▶ _TRY IT_:
When you reach the line that contains "Restructure logging, status: Active" in the data below, start reproducing lines exactly, and stop after the line that contains "TODO-155, estimate: 1h -> 8h".

▶ _DATA FOR THIS EXERCISE_:
......

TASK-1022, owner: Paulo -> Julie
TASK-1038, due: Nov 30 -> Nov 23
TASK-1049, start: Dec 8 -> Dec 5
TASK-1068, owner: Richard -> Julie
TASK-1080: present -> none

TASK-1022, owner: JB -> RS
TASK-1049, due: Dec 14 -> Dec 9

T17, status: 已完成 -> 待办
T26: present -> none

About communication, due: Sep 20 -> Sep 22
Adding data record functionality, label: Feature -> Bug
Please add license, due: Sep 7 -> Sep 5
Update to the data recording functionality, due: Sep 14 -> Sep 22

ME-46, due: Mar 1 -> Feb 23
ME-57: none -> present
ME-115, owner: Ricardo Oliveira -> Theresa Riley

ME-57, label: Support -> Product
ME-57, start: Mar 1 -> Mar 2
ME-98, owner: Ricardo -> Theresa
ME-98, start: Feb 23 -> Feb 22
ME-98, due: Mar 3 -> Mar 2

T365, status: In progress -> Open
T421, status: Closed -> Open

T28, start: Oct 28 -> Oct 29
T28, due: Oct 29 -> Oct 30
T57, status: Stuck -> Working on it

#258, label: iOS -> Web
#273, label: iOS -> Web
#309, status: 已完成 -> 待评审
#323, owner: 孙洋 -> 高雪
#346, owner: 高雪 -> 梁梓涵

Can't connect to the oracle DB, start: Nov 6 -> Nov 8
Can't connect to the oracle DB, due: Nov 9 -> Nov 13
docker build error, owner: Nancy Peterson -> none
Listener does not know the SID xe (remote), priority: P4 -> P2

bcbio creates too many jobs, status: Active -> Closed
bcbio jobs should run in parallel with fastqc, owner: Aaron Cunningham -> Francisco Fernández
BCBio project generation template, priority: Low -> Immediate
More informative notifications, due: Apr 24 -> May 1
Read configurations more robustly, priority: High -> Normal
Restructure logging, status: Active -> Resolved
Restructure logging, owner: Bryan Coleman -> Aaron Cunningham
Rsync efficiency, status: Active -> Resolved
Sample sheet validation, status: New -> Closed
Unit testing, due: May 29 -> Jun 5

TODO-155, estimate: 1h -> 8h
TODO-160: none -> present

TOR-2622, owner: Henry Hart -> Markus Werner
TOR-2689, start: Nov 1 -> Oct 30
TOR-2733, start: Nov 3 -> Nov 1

......

▶ _OUTPUT FOR THIS EXERCISE_:
Restructure logging, status: Active -> Resolved
Restructure logging, owner: Bryan Coleman -> Aaron Cunningham
Rsync efficiency, status: Active -> Resolved
Sample sheet validation, status: New -> Closed
Unit testing, due: May 29 -> Jun 5

TODO-155, estimate: 1h -> 8h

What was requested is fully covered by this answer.